Su vivienda en la zona cero de la catástrofe no existe desde el jueves pasado. “El edificio quedó totalmente destruido, se cayó al piso, pero, viendo la magnitud de la desgracia tan grande no me puedo quejar, porque son daños materiales; todo mi entorno se derrumbó”, explicó. Peor suerte corrió la esposa del padre de sus nietos, que no sobrevivió.

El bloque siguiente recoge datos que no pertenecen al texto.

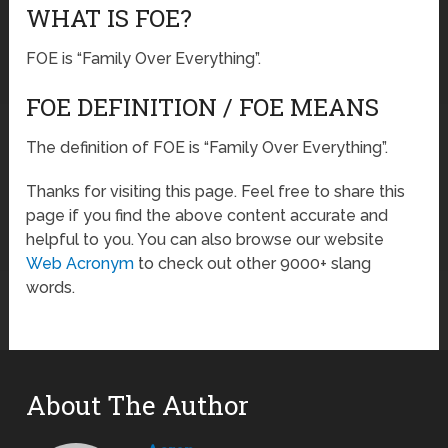
WHAT IS FOE?
FOE is “Family Over Everything”.
FOE DEFINITION / FOE MEANS
The definition of FOE is “Family Over Everything”.
Thanks for visiting this page. Feel free to share this
page if you find the above content accurate and
helpful to you. You can also browse our website
Web Acronym
to check out other 9000+ slang
words.
About The Author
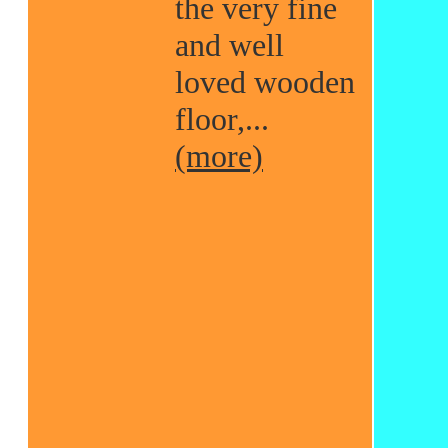
the very fine
and well
loved wooden
floor,...
(more)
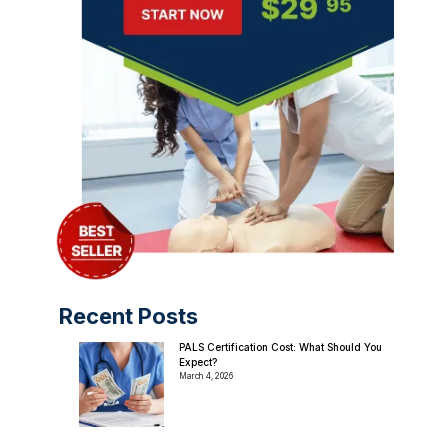
Recent Posts
PALS Certification Cost: What Should You
Expect?
March 4, 2026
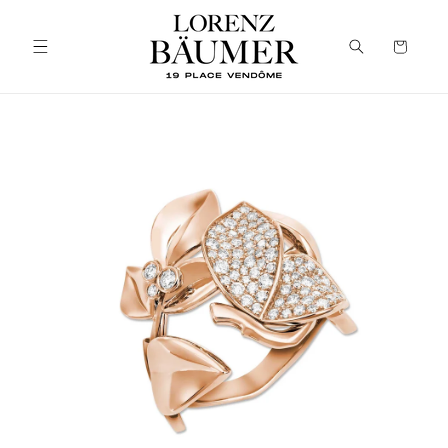
Skip to
content
Cart
Skip to
product
information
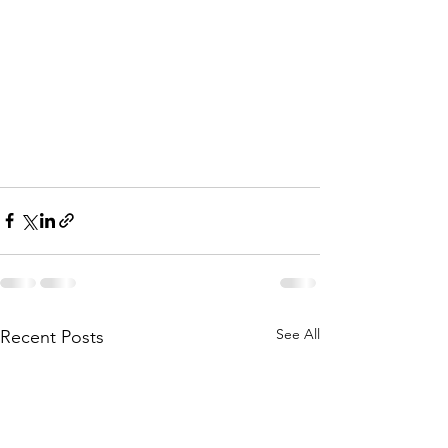
See All
Recent Posts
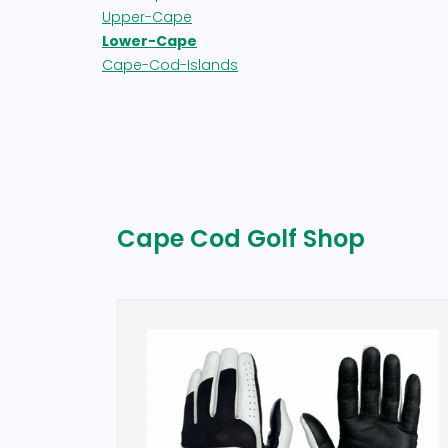
Upper-Cape
Lower-Cape
Cape-Cod-Islands
Cape Cod Golf Shop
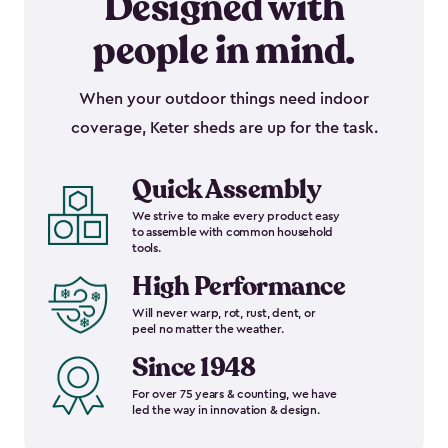
Designed with
people in mind.
When your outdoor things need indoor
coverage, Keter sheds are up for the task.
Quick Assembly
We strive to make every product easy
to assemble with common household
tools.
High Performance
Will never warp, rot, rust, dent, or
peel no matter the weather.
Since 1948
For over 75 years & counting, we have
led the way in innovation & design.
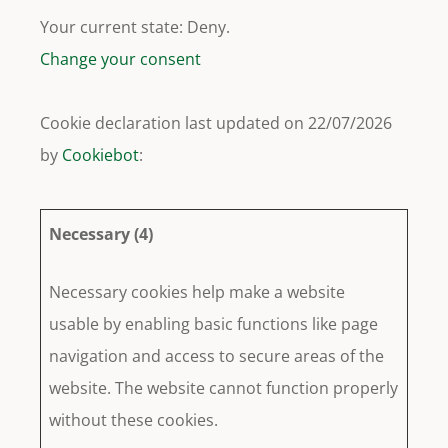
Your current state: Deny.
Change your consent
Cookie declaration last updated on 22/07/2026
by
Cookiebot
:
Necessary (4)
Necessary cookies help make a website
usable by enabling basic functions like page
navigation and access to secure areas of the
website. The website cannot function properly
without these cookies.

Él resultó herido.
Ana, que mantenía relación con la representante del Gobierno de Canarias Chabela Jara, una de las víctimas mortales de los seísmos, calificó la situación de “caótica” y lamentó la “gran desidia” del Gobierno de Venezuela: “En muchos casos se sigue escarbando con las manos y se están realizando amputaciones en la calle porque no hay hospitales”. Deposita todas sus esperanzas en la ayuda internacional e insiste que “la recuperación de La Guaira depende de la mano extranjera”, pero a medio y largo plazo ve clave la implicación del gobierno norteamericano: “El país seguirá en la miseria si Estados Unidos no coge esto, lo levanta y lo entrega en 10 años”.
Ana reside actualmente en Tenerife. Emigró a La Guaira en 1967, el año del otro gran terremoto que asoló esta zona costera. “¡Qué angustia más grande aquello, porque no había teléfonos!”, recuerda. Allí residió hasta 1999, otro año fatídico, tras sobrevivir a la riada que arrasó el estado de Vargas, hoy La Guaira. “Lo que ha pasado estos días me recuerda a la tragedia humana que sufrimos con el deslave, que también causó miles de muertos, pero esto es mucho peor; si ves el antes y el después de la zona, ahora toda destruida, te das cuenta de la magnitud de la catástrofe”.
Las secuelas de aquel aciago corrimiento de tierra de hace 27 años, que Ana Pérez sufrió sobre el terreno, persisten: “En Los Corales, donde yo vivía, todavía quedaban zonas con casas destruidas por donde no había pasado la mano del hombre, y en las viviendas que quedaron a medias y sus dueños se fueron se metió gente a vivir. Eso pasará ahora otra vez.
¿A dónde va a ir toda esa gente que perdió sus pisos? Es que no hay casas. Es una tragedia ahora, pero habrá una post tragedia”.
Esta canaria de Playa Santiago, localidad gomera que dejó con apenas 7 años y de la que confiesa su amor por “aquellos riscos”, no ha dejado de viajar a Venezuela todos los años desde que decidió regresar a Tenerife en 1999. Su última vez fue en 2023. “Ves ahora esas imágenes en la televisión y es imposible no llorar, el llanto está muy presente cuando ves el antes y el después, pero sobre todo por los amigos que tengo atrapados; había esperanza hasta el sexto día, como ocurrió en Turquía, pero ya no aparece nada”.
Ahora, desde la distancia física pero también desde la proximidad afectiva, sigue la hecatombe por los medios de comunicación y a través del contacto directo con supervivientes. Con el corazón encogido y una cierta resignación en su mirada, concluye: “La Guaira ha tenido peleas muy grandes con la naturaleza. Esto no hay quien lo aguante”.